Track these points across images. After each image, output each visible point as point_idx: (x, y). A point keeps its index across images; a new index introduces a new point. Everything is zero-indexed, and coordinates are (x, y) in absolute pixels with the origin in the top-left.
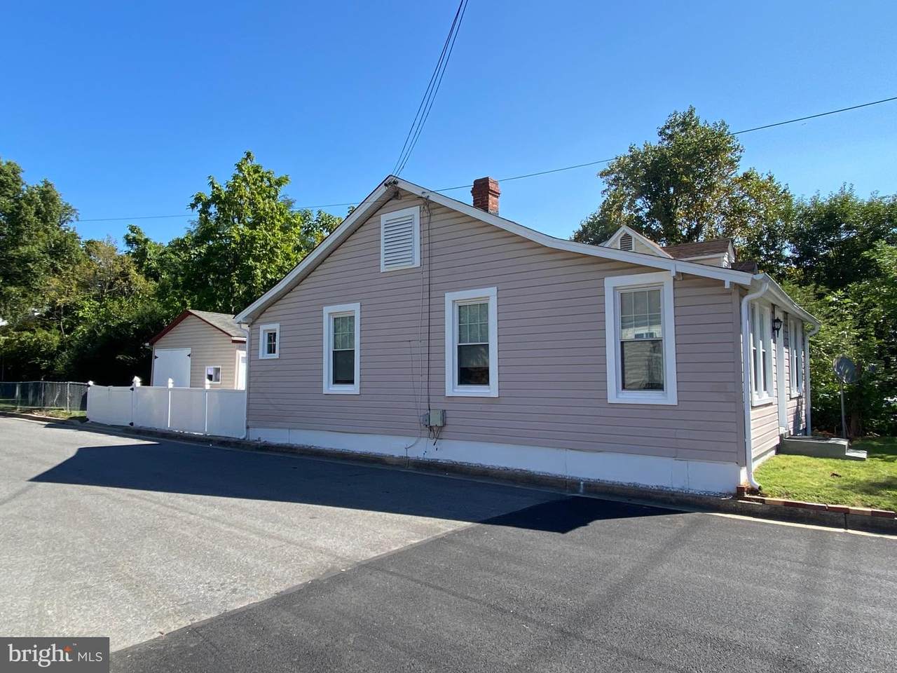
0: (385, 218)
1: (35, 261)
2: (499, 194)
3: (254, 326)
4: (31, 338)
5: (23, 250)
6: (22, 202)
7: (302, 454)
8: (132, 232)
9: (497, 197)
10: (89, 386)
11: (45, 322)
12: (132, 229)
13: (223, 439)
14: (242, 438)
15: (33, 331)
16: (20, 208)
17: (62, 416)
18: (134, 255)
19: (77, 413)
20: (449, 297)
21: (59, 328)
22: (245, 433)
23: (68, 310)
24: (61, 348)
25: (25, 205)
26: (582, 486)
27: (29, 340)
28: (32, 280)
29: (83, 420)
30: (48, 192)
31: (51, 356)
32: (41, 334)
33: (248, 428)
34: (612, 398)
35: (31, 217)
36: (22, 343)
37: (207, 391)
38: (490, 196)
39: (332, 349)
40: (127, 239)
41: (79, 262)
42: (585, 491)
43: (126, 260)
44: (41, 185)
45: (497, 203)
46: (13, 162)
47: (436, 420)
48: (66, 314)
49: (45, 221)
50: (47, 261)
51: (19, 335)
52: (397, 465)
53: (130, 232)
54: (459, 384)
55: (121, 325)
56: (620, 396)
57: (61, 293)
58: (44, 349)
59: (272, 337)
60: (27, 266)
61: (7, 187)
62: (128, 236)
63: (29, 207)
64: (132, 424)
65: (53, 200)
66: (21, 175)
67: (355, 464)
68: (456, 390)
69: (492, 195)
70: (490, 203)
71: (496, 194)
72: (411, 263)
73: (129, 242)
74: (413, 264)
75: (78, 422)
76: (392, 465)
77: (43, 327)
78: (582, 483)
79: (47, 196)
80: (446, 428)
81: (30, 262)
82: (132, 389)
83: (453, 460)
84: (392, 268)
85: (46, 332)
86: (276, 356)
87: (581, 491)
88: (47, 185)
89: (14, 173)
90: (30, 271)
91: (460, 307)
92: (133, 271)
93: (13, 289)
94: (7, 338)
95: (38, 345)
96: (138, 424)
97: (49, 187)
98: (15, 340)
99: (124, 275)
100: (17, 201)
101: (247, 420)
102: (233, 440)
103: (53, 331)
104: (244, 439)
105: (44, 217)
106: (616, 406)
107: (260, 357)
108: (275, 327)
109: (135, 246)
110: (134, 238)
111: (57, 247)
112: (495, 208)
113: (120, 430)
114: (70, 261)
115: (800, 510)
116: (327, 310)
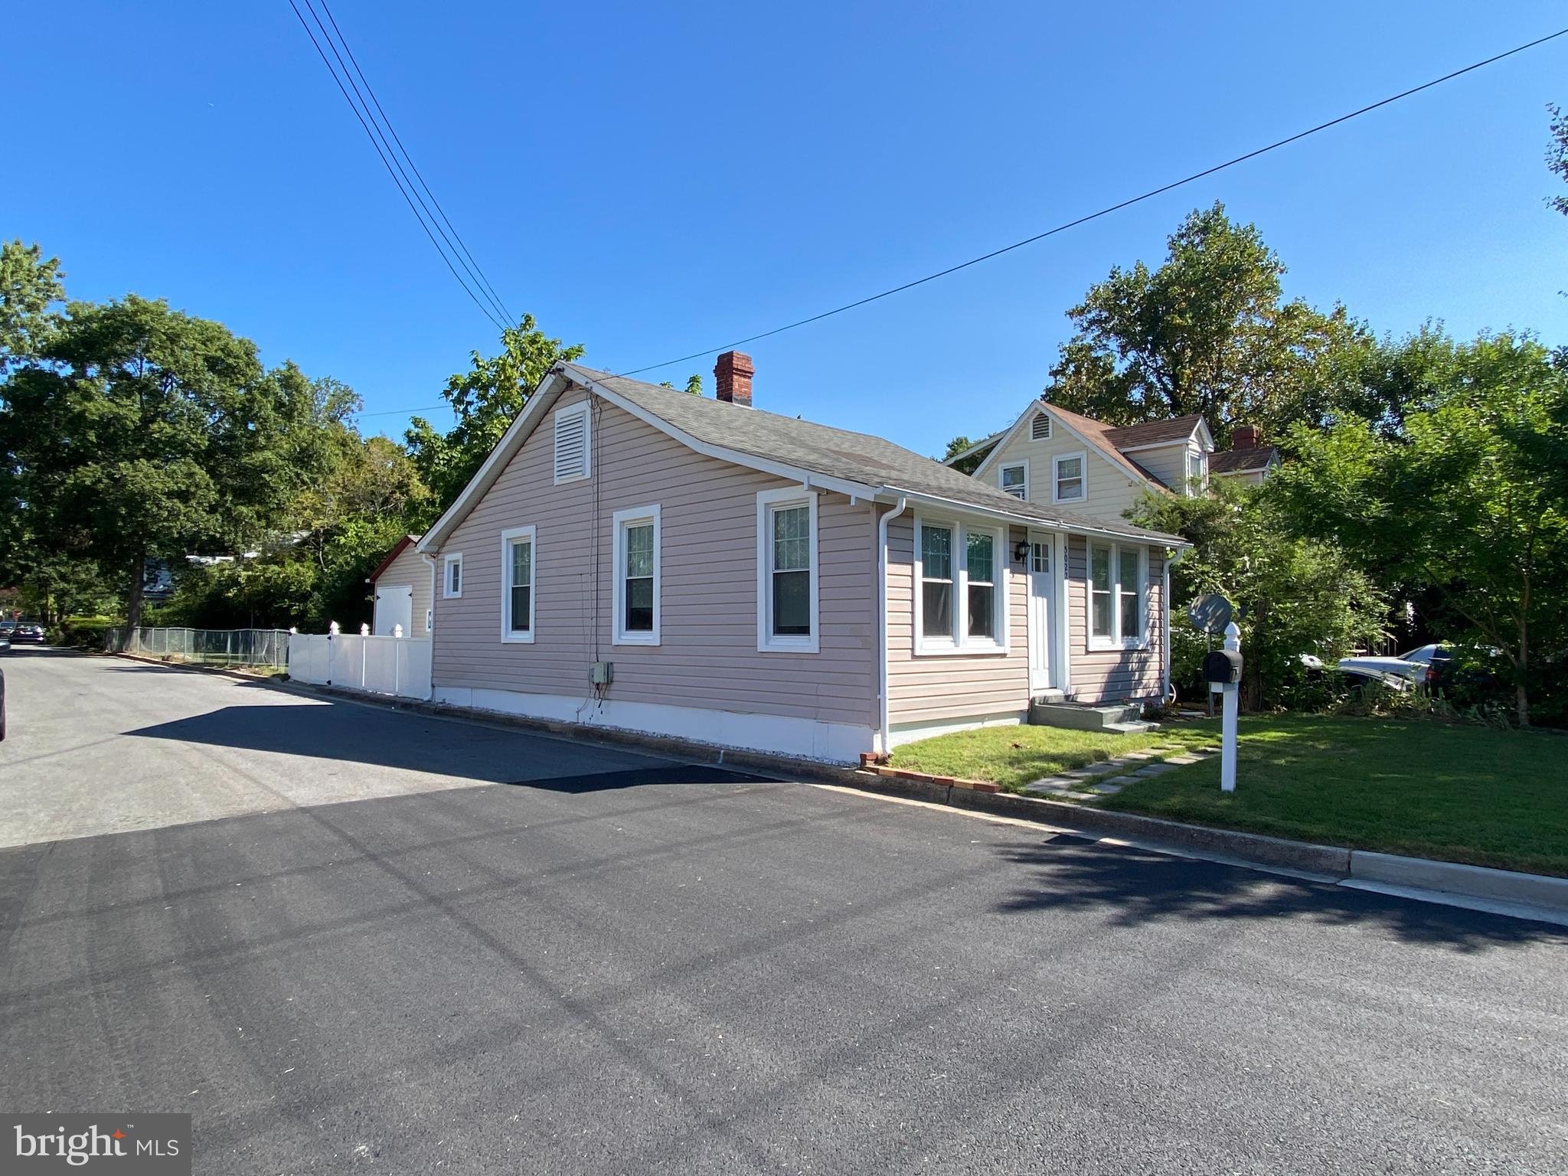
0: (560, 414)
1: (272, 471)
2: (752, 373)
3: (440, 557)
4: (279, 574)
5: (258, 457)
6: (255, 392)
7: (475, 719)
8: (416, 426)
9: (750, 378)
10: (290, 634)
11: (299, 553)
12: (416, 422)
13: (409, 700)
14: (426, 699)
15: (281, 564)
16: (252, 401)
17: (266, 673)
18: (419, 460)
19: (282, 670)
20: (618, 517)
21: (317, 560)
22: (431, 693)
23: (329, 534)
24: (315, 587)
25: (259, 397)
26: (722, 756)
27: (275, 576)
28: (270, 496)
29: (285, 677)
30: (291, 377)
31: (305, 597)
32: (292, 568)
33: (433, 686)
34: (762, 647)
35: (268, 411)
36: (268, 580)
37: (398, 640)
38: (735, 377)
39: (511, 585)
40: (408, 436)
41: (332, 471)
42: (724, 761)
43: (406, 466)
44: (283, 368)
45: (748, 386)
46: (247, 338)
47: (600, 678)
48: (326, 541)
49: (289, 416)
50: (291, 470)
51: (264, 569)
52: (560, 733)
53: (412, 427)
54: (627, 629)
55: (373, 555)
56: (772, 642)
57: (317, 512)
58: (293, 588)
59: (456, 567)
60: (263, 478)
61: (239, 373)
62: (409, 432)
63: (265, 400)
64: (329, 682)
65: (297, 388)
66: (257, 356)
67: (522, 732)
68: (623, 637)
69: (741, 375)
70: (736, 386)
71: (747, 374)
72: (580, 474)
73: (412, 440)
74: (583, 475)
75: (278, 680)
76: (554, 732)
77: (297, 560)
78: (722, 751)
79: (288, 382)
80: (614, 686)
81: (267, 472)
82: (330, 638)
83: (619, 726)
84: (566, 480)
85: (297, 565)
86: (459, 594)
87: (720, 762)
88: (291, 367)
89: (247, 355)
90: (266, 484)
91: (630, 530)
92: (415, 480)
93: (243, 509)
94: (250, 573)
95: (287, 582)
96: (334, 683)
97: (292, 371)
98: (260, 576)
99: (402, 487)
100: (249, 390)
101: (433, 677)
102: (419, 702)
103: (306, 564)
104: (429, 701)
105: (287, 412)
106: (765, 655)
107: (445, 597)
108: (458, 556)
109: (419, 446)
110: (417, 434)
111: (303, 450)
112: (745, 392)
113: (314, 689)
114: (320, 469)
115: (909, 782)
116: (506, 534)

--------

| What you are asked to do |
Can you reproduce the whole listing above, substituting "upper-left" for "top-left" and changing nothing else, while leaving the pictures out?

| Reply |
Track these points across images. After each image, output each visible point as point_idx: (x, y). A point keeps its index across images; a new index introduces a new point. Everything is zero-indexed, and coordinates are (x, y) in absolute pixels with the origin in the upper-left.
0: (385, 218)
1: (35, 261)
2: (499, 194)
3: (254, 326)
4: (31, 338)
5: (23, 250)
6: (22, 202)
7: (302, 454)
8: (132, 232)
9: (497, 197)
10: (89, 386)
11: (45, 322)
12: (132, 229)
13: (223, 439)
14: (242, 438)
15: (33, 331)
16: (20, 208)
17: (62, 416)
18: (134, 255)
19: (77, 413)
20: (449, 297)
21: (59, 328)
22: (245, 433)
23: (68, 310)
24: (61, 348)
25: (25, 205)
26: (582, 486)
27: (29, 340)
28: (32, 280)
29: (83, 420)
30: (48, 192)
31: (51, 356)
32: (41, 334)
33: (248, 428)
34: (612, 398)
35: (31, 217)
36: (22, 343)
37: (207, 391)
38: (490, 196)
39: (332, 349)
40: (127, 239)
41: (79, 262)
42: (585, 491)
43: (126, 260)
44: (41, 185)
45: (497, 203)
46: (13, 162)
47: (436, 420)
48: (66, 314)
49: (45, 221)
50: (47, 261)
51: (19, 335)
52: (397, 465)
53: (130, 232)
54: (459, 384)
55: (121, 325)
56: (620, 396)
57: (61, 293)
58: (44, 349)
59: (272, 337)
60: (27, 266)
61: (7, 187)
62: (128, 236)
63: (29, 207)
64: (132, 424)
65: (53, 200)
66: (21, 175)
67: (355, 464)
68: (456, 390)
69: (492, 195)
70: (490, 203)
71: (496, 194)
72: (411, 263)
73: (129, 242)
74: (413, 264)
75: (78, 422)
76: (392, 465)
77: (43, 327)
78: (582, 483)
79: (47, 196)
80: (446, 428)
81: (30, 262)
82: (132, 389)
83: (453, 460)
84: (392, 268)
85: (46, 332)
86: (276, 356)
87: (581, 491)
88: (47, 185)
89: (14, 173)
90: (30, 271)
91: (460, 307)
92: (133, 271)
93: (13, 289)
94: (7, 338)
95: (38, 345)
96: (138, 424)
97: (49, 187)
98: (15, 340)
99: (124, 275)
100: (17, 201)
101: (247, 420)
102: (233, 440)
103: (53, 331)
104: (244, 439)
105: (44, 217)
106: (616, 406)
107: (260, 357)
108: (275, 327)
109: (135, 246)
110: (134, 238)
111: (57, 247)
112: (495, 208)
113: (120, 430)
114: (70, 261)
115: (800, 510)
116: (327, 310)
0: (560, 414)
1: (272, 471)
2: (752, 373)
3: (440, 557)
4: (279, 574)
5: (258, 457)
6: (255, 392)
7: (475, 719)
8: (416, 426)
9: (750, 378)
10: (290, 634)
11: (299, 553)
12: (416, 422)
13: (409, 700)
14: (426, 699)
15: (281, 564)
16: (252, 401)
17: (266, 673)
18: (419, 460)
19: (282, 670)
20: (618, 517)
21: (317, 560)
22: (431, 693)
23: (329, 534)
24: (315, 587)
25: (259, 397)
26: (722, 756)
27: (275, 576)
28: (270, 496)
29: (285, 677)
30: (291, 377)
31: (305, 597)
32: (292, 568)
33: (433, 686)
34: (762, 647)
35: (268, 411)
36: (268, 580)
37: (398, 640)
38: (735, 377)
39: (511, 585)
40: (408, 436)
41: (332, 471)
42: (724, 761)
43: (406, 466)
44: (283, 368)
45: (748, 386)
46: (247, 338)
47: (600, 678)
48: (326, 541)
49: (289, 416)
50: (291, 470)
51: (264, 569)
52: (560, 733)
53: (412, 427)
54: (627, 629)
55: (373, 555)
56: (772, 642)
57: (317, 512)
58: (293, 588)
59: (456, 567)
60: (263, 478)
61: (239, 373)
62: (409, 432)
63: (265, 400)
64: (329, 682)
65: (297, 388)
66: (257, 356)
67: (522, 732)
68: (623, 637)
69: (741, 375)
70: (736, 386)
71: (747, 374)
72: (580, 474)
73: (412, 440)
74: (583, 475)
75: (278, 680)
76: (554, 732)
77: (297, 560)
78: (722, 751)
79: (288, 382)
80: (614, 686)
81: (267, 472)
82: (330, 638)
83: (619, 726)
84: (566, 480)
85: (297, 565)
86: (459, 594)
87: (720, 762)
88: (291, 367)
89: (247, 355)
90: (266, 484)
91: (630, 530)
92: (415, 480)
93: (243, 509)
94: (250, 573)
95: (287, 582)
96: (334, 683)
97: (292, 371)
98: (260, 576)
99: (402, 487)
100: (249, 390)
101: (433, 677)
102: (419, 702)
103: (306, 564)
104: (429, 701)
105: (287, 412)
106: (765, 655)
107: (445, 597)
108: (458, 556)
109: (419, 446)
110: (417, 434)
111: (303, 450)
112: (745, 392)
113: (314, 689)
114: (320, 469)
115: (909, 782)
116: (506, 534)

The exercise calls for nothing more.